I want to read my xml into a dataframe in r. My intial Datafile is 14 GB so my initial try to read the file didn't work out:
f=xmlParse("Final.xml")
df=xmlToDataFrame(f)
r=xmlRoot(f)
The problem is that it is always running out of memory....
I've also seen the question:
How to read large (~20 GB) xml file in R?
I tried to use the approach from Martin Morgan, which i didn't 100% understood but tried to apply to my dataset.
libary(XML)
branchFunction <- function() {
store <- new.env()
func <- function(x, ...) {
ns <- getNodeSet(x, path = "//Sentiment")
value <- xmlValue(ns[[1]])
print(value)
# if storing something ...
# store[[some_key]] <- some_value
}
getStore <- function() { as.List(store) }
list(ROW = func, getStore=getStore)
}
myfunctions <- branchFunction()
xmlEventParse(
file = "Inputfile.xml",
handlers = NULL,
branches = myfunctions
))
myfunctions$getStore()
I would have to do that for every Column separately and the structure i'm getting from the ouptput is not useful.
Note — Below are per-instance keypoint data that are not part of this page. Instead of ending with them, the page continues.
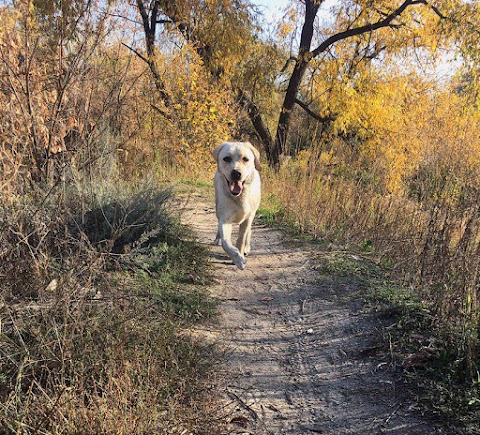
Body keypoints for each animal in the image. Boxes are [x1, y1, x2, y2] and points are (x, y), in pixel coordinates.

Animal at [212, 141, 260, 270]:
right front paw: (238, 259)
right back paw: (217, 238)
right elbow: (226, 243)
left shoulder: (248, 217)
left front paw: (240, 254)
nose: (236, 173)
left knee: (248, 232)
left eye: (245, 159)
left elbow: (241, 238)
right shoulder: (225, 219)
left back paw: (246, 248)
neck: (239, 197)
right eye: (226, 158)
The Structure from my Data looks like:
<ROWSET>
<ROW>
<Field1>21706</Field1>
<PostId>19203</PostId>
<ThreadId>38</ThreadId>
<UserId>1397</UserId>
<TimeStamp>1407351854</TimeStamp>
<Upvotes>0</Upvotes>
<Downvotes>0</Downvotes>
<Flagged>f</Flagged>
<Approved>t</Approved>
<Deleted>f</Deleted>
<Replies>0</Replies>
<ReplyTo>egergeg</ReplyTo>
<Content>dsfg</Content>
<Sentiment>Neutral</Sentiment>
</ROW>
<ROW>
<Field1>217</Field1>
<PostId>1903</PostId>
<ThreadId>8</ThreadId>
<UserId>197</UserId>
<TimeStamp>1407351854</TimeStamp>
<Upvotes>0</Upvotes>
<Downvotes>0</Downvotes>
<Flagged>f</Flagged>
<Approved>t</Approved>
<Deleted>f</Deleted>
<Replies>0</Replies>
<ReplyTo>sdrwer</ReplyTo>
<Content>wer</Content>
<Sentiment>Neutral</Sentiment>
</ROW>
<ROW>
<Field1>21306</Field1>
<PostId>19103</PostId>
<ThreadId>78</ThreadId>
<UserId>13497</UserId>
<TimeStamp>1407321854</TimeStamp>
<Upvotes>0</Upvotes>
<Downvotes>0</Downvotes>
<Flagged>f</Flagged>
<Approved>t</Approved>
<Deleted>f</Deleted>
<Replies>0</Replies>
<ReplyTo>tzjtj</ReplyTo>
<Content>rtgr</Content>
<Sentiment>Neutral</Sentiment>
</ROW>
</ROWSET>